The Little Vulgar Book of Mechanics (v0.3.0)

Last updated: February 3rd 2022

Just added this new section to the book.

Fourier Transform I #

At all times, I want you to think "We want to build an equalizer. That's is the point of what I'm reading." Literally, at all points, remind yourself that our goal is to build an EQ.

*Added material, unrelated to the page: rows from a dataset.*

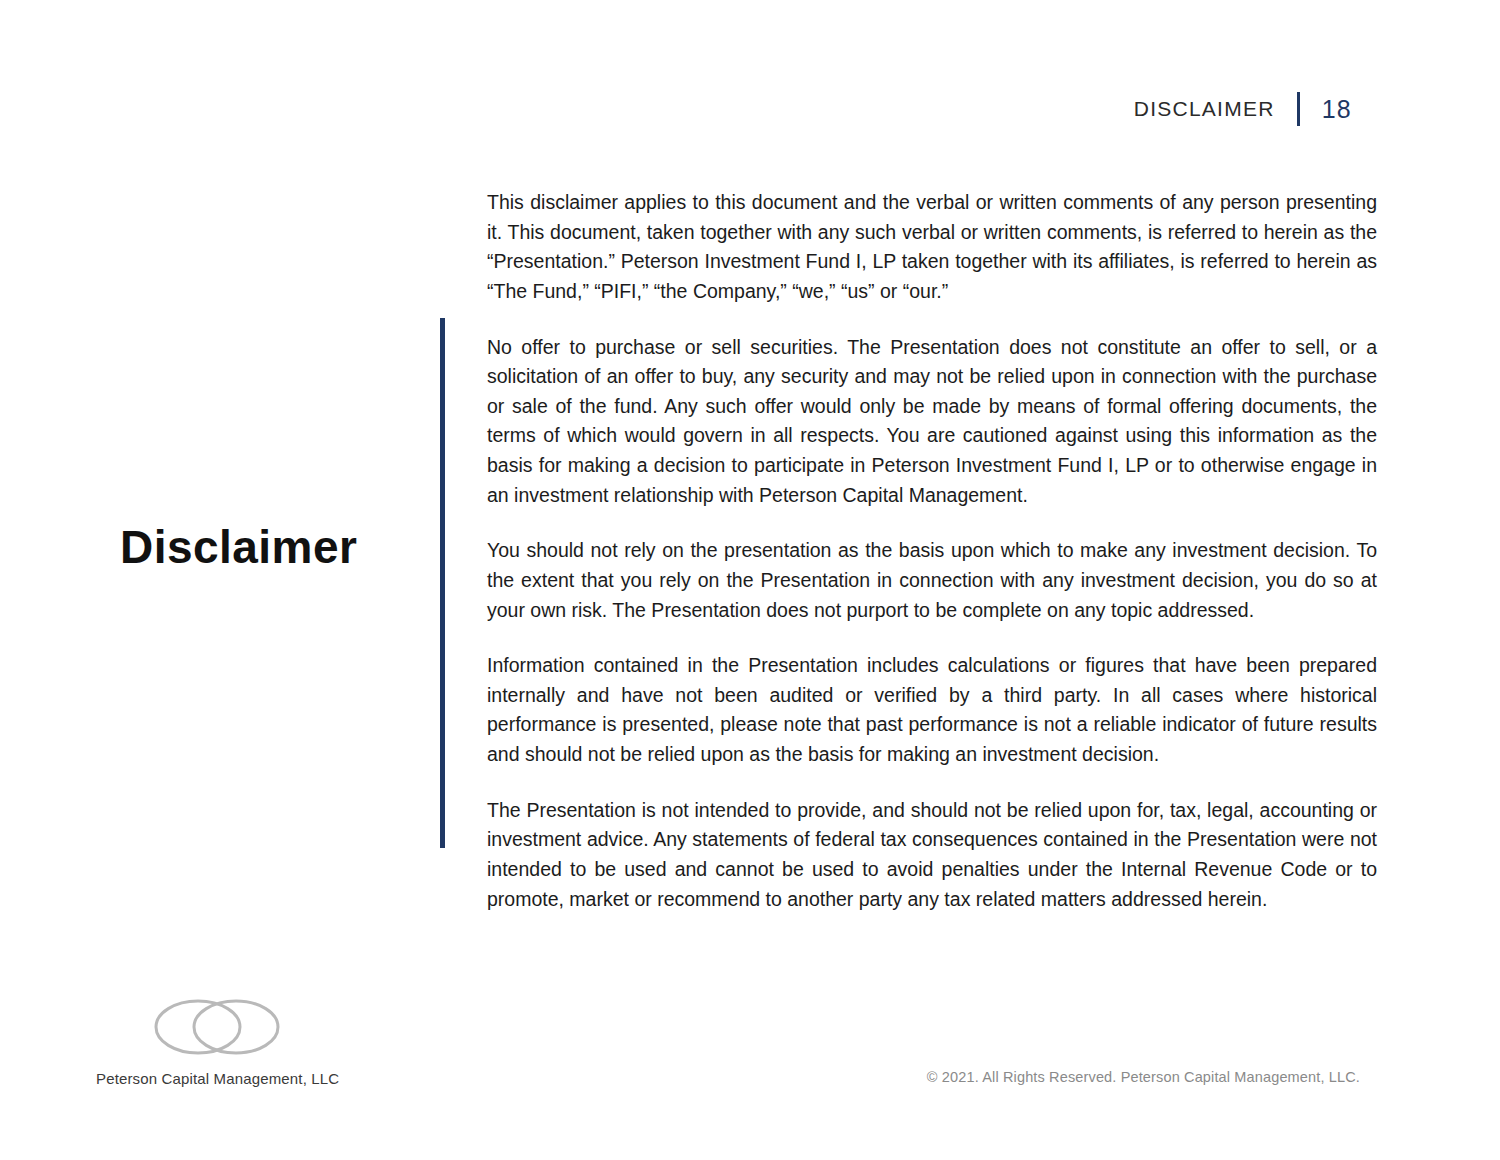DISCLAIMER 18
Disclaimer
This disclaimer applies to this document and the verbal or written comments of any person presenting it. This document, taken together with any such verbal or written comments, is referred to herein as the “Presentation.” Peterson Investment Fund I, LP taken together with its affiliates, is referred to herein as “The Fund,” “PIFI,” “the Company,” “we,” “us” or “our.”
No offer to purchase or sell securities. The Presentation does not constitute an offer to sell, or a solicitation of an offer to buy, any security and may not be relied upon in connection with the purchase or sale of the fund. Any such offer would only be made by means of formal offering documents, the terms of which would govern in all respects. You are cautioned against using this information as the basis for making a decision to participate in Peterson Investment Fund I, LP or to otherwise engage in an investment relationship with Peterson Capital Management.
You should not rely on the presentation as the basis upon which to make any investment decision. To the extent that you rely on the Presentation in connection with any investment decision, you do so at your own risk. The Presentation does not purport to be complete on any topic addressed.
Information contained in the Presentation includes calculations or figures that have been prepared internally and have not been audited or verified by a third party. In all cases where historical performance is presented, please note that past performance is not a reliable indicator of future results and should not be relied upon as the basis for making an investment decision.
The Presentation is not intended to provide, and should not be relied upon for, tax, legal, accounting or investment advice. Any statements of federal tax consequences contained in the Presentation were not intended to be used and cannot be used to avoid penalties under the Internal Revenue Code or to promote, market or recommend to another party any tax related matters addressed herein.
Peterson Capital Management, LLC
© 2021. All Rights Reserved. Peterson Capital Management, LLC.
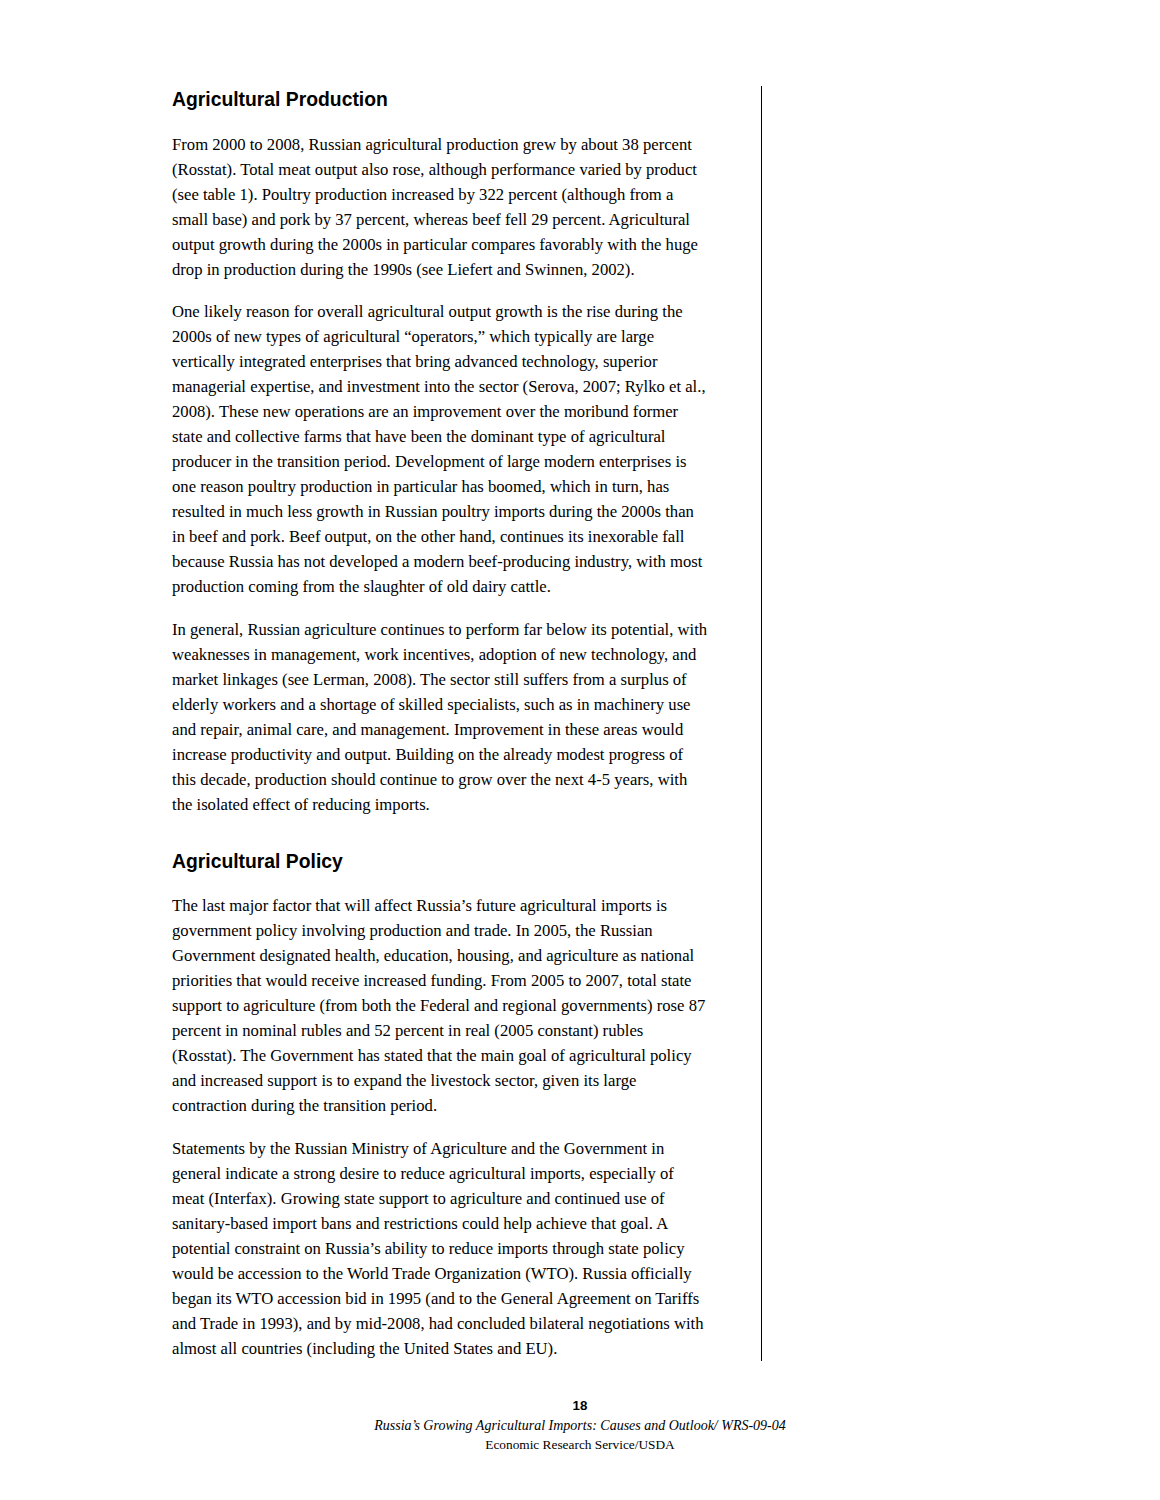Agricultural Production
From 2000 to 2008, Russian agricultural production grew by about 38 percent (Rosstat). Total meat output also rose, although performance varied by product (see table 1). Poultry production increased by 322 percent (although from a small base) and pork by 37 percent, whereas beef fell 29 percent. Agricultural output growth during the 2000s in particular compares favorably with the huge drop in production during the 1990s (see Liefert and Swinnen, 2002).
One likely reason for overall agricultural output growth is the rise during the 2000s of new types of agricultural “operators,” which typically are large vertically integrated enterprises that bring advanced technology, superior managerial expertise, and investment into the sector (Serova, 2007; Rylko et al., 2008). These new operations are an improvement over the moribund former state and collective farms that have been the dominant type of agricultural producer in the transition period. Development of large modern enterprises is one reason poultry production in particular has boomed, which in turn, has resulted in much less growth in Russian poultry imports during the 2000s than in beef and pork. Beef output, on the other hand, continues its inexorable fall because Russia has not developed a modern beef-producing industry, with most production coming from the slaughter of old dairy cattle.
In general, Russian agriculture continues to perform far below its potential, with weaknesses in management, work incentives, adoption of new technology, and market linkages (see Lerman, 2008). The sector still suffers from a surplus of elderly workers and a shortage of skilled specialists, such as in machinery use and repair, animal care, and management. Improvement in these areas would increase productivity and output. Building on the already modest progress of this decade, production should continue to grow over the next 4-5 years, with the isolated effect of reducing imports.
Agricultural Policy
The last major factor that will affect Russia’s future agricultural imports is government policy involving production and trade. In 2005, the Russian Government designated health, education, housing, and agriculture as national priorities that would receive increased funding. From 2005 to 2007, total state support to agriculture (from both the Federal and regional governments) rose 87 percent in nominal rubles and 52 percent in real (2005 constant) rubles (Rosstat). The Government has stated that the main goal of agricultural policy and increased support is to expand the livestock sector, given its large contraction during the transition period.
Statements by the Russian Ministry of Agriculture and the Government in general indicate a strong desire to reduce agricultural imports, especially of meat (Interfax). Growing state support to agriculture and continued use of sanitary-based import bans and restrictions could help achieve that goal. A potential constraint on Russia’s ability to reduce imports through state policy would be accession to the World Trade Organization (WTO). Russia officially began its WTO accession bid in 1995 (and to the General Agreement on Tariffs and Trade in 1993), and by mid-2008, had concluded bilateral negotiations with almost all countries (including the United States and EU).
18
Russia’s Growing Agricultural Imports: Causes and Outlook/ WRS-09-04
Economic Research Service/USDA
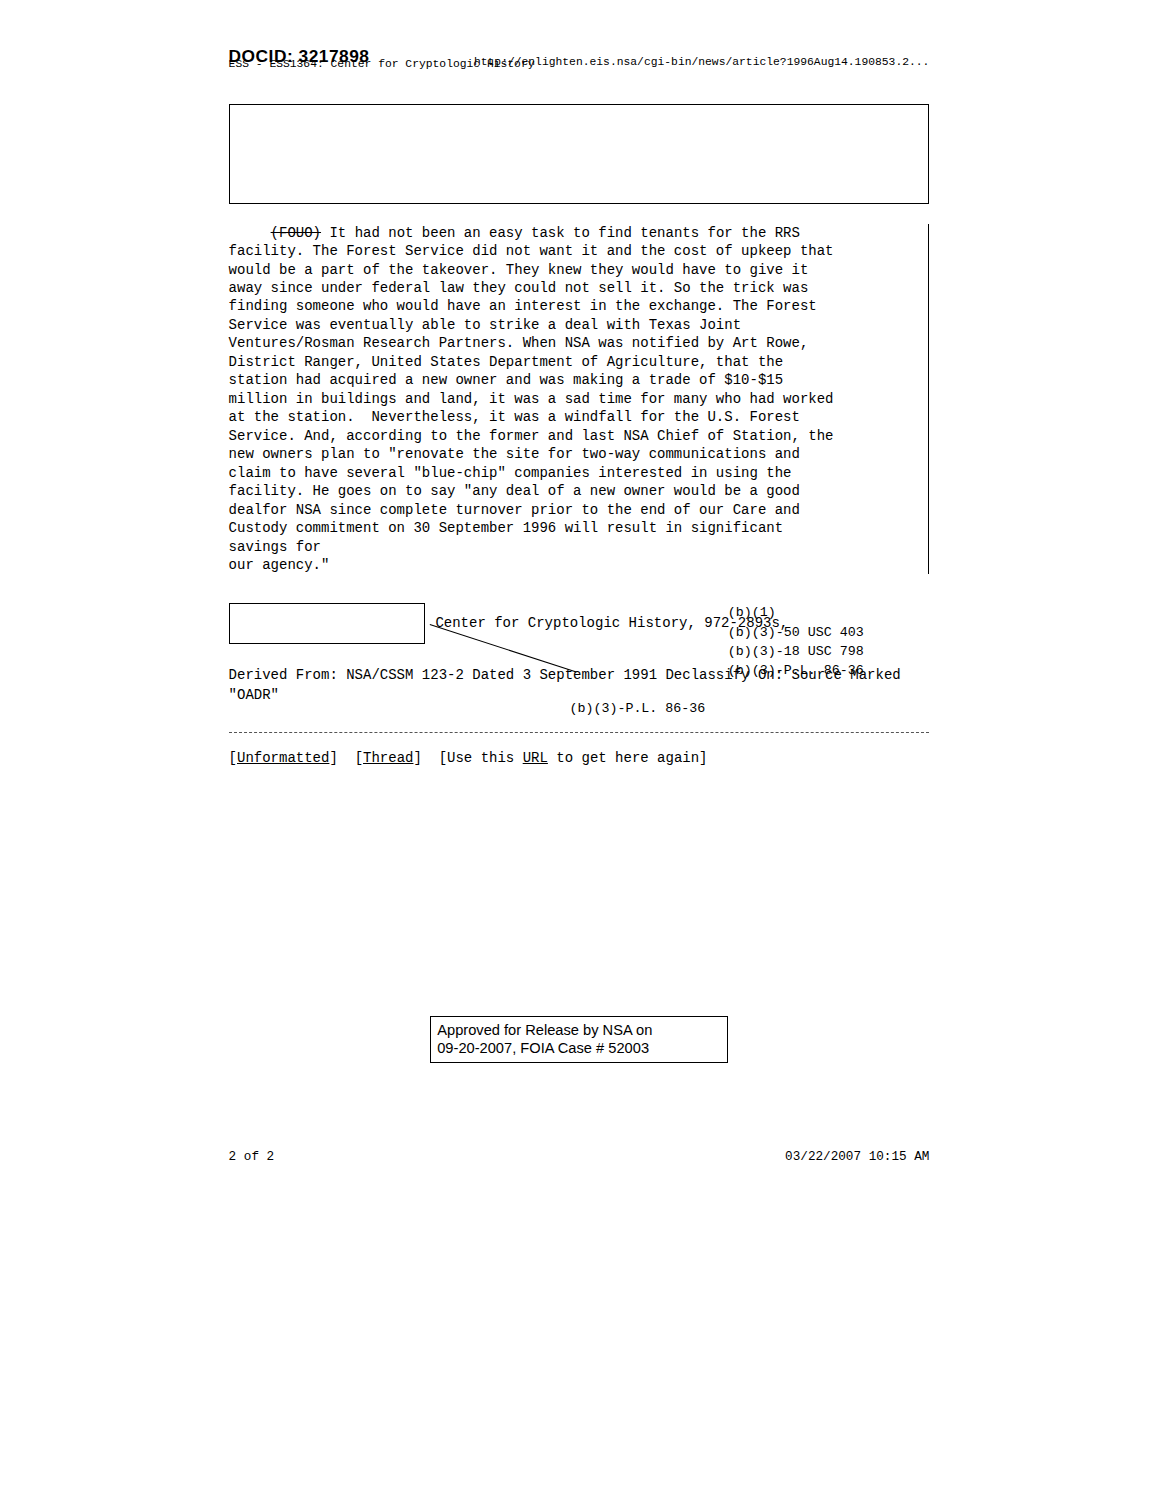DOCID: 3217898
ESS - ESS1364: Center for Cryptologic History
http://enlighten.eis.nsa/cgi-bin/news/article?1996Aug14.190853.2...
(FOUO) It had not been an easy task to find tenants for the RRS facility. The Forest Service did not want it and the cost of upkeep that would be a part of the takeover. They knew they would have to give it away since under federal law they could not sell it. So the trick was finding someone who would have an interest in the exchange. The Forest Service was eventually able to strike a deal with Texas Joint Ventures/Rosman Research Partners. When NSA was notified by Art Rowe, District Ranger, United States Department of Agriculture, that the station had acquired a new owner and was making a trade of $10-$15 million in buildings and land, it was a sad time for many who had worked at the station. Nevertheless, it was a windfall for the U.S. Forest Service. And, according to the former and last NSA Chief of Station, the new owners plan to "renovate the site for two-way communications and claim to have several "blue-chip" companies interested in using the facility. He goes on to say "any deal of a new owner would be a good dealfor NSA since complete turnover prior to the end of our Care and Custody commitment on 30 September 1996 will result in significant savings for our agency."
Center for Cryptologic History, 972-2893s,
(b)(1)
(b)(3)-50 USC 403
(b)(3)-18 USC 798
(b)(3)-P.L. 86-36
Derived From: NSA/CSSM 123-2 Dated 3 September 1991 Declassify On: Source Marked "OADR"
(b)(3)-P.L. 86-36
[Unformatted] [Thread] [Use this URL to get here again]
Approved for Release by NSA on
09-20-2007, FOIA Case # 52003
2 of 2 03/22/2007 10:15 AM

So here we go, a quick Fourier primer:

  1. We start with a waveform.
    1. I.e. The sound we're gonna fuck with.
    2. I.e. Your death metal riff.
  2. As a mathematical object, the waveform is a function.
    1. It is a function of time.
    2. Think of time as the horizontal axis on the plane.
    3. Just think of time going left to right, like in a DAW.
  3. Let's call the waveform s(t), like the mathematicians do.
    1. Using the letter "s" cos of the "signal" concept.
    2. Using the letter "t" cos time.
  4. Where we're heading: We're going to extract information from s(t).
  5. Before some programmers confuse themselves and others:
    1. Neither of these two programming notions will help you: "Functions are first class, bro" (FP). Or "everything is a object, so a function is just another object!" (OOP).
    2. E.g. function f() { } let x = f and then you say "x is a function."
    3. E.g. let square = new Function(x => x * x); and then you say "the function square is an object, like everything else!"
    4. Don't bring any of that programming language shit here. It's not helpful here.
  6. To the mathematician, the function is the whole thing. The graph. The table. However you visualize it.
    1. I.e. the function is all the inputs with all their respective outputs.
    2. Bringing that to programming: A collection of pairs [ [1, x(1)], [2, x(2)], ..., [1000, x(1000)] ].
    3. Pairs of inputs and outputs.
    4. That is (our programmer translation of) the function as a mathematical object.
    5. (Of course, the mathematician thinks of it with infinitely many inputs, going infinitely to the left and right in the time domain, infinitely infinite between any two numbers, and blablabla. They can't control themselves, with their Infinity nonsense.)
  7. Aside on why we named the waveform s(t).
    1. "s" because "signal" (Information-wise. Put on your "Signal Processing" engineer hat.)
    2. "t" because it's a "function of time."
    3. "Function of time" = time is the input, and the x-axis on a graph.
    4. (Btw the vertical axis here is gonna be telling us the amplitude.)
    5. Have you seen audio and sound tools referring to "DSP"? That stands for "Digital Signal Processing."
    6. Your death metal riff, i.e. our waveform s(t), is the signal we'll be digitally processing here.
  8. Stop here and remember: We're walking towards the data we would need to build an EQ.
  9. Enter Fourier: From a clever analysis of s(t), we can synthesize two sinusoids of different frequencies.
    1. (Two or more, of course. But think two for now. As a minimal non-trivial mental picture.)
  10. I.e. we "decompose" big fat s(t) into two thin sinusoids of different frequencies and amplitudes.
    1. In practice: It's an algorithm. Put on the programmer hat. It's just a fucking algorithm.
    2. (Of course, in the real world it's actually various algorithms, for different practical purposes.)
  11. The sinusoids, if added back together, untouched, would give us the original waveform back.
    1. I.e. the analysis gives us a "lossless" decomposition of s(t) into its "building blocks."
    2. (By "lossless" I mean as a mathematical principle.)
    3. (Nothing is really "lossless" in practice, except for a copy operation on a digital file.)
    4. In the real world, "lossless" processing = "Rounding errors during computation were not too bad."
  12. Remember s(t) is the waveform. The whole thing. The audio recording.
    1. The mathematician does not mean a "return value" of "calling s" with a t, when he tells you "Let's analyze s(t)"
    2. He means analyze whole thing. The whole signal. Which he refers to as "s(t)" (and pronounces "s of t.")
  13. Anyway, computationally: After analysis, we get two "collections of amplitudes." The data for the two sinusoids.
    1. Think 300Hz = [ ... ], 1Khz = [ ... ].
    2. I.e. Separate amplitude data for the "children waves/signals/sinusoids" of the big wave s(t).
  14. Now we can step through, and mess around with, the amplitudes of each sinusoid.
    1. We can step through them, individually, in time
    2. (Not the original t, obviously. That's the time when we recorded. Not that time. But, say, the timeline in your DAW, now during mixing mode.)
    3. Programming speak: We'll step through them using an index in the collection of amplitudes.
    4. (And likely some arithmetic involving the "sampling rate" of the recording and shit. But let's talk about that later.)

This is just getting started with the intuition of the Fourier Transform. The next section will continue the story at this intuition level. And then I'll get more into the math. But at this point, you should already understand why this is the basis that lets us e.g. build an EQ (or any other form of processing.)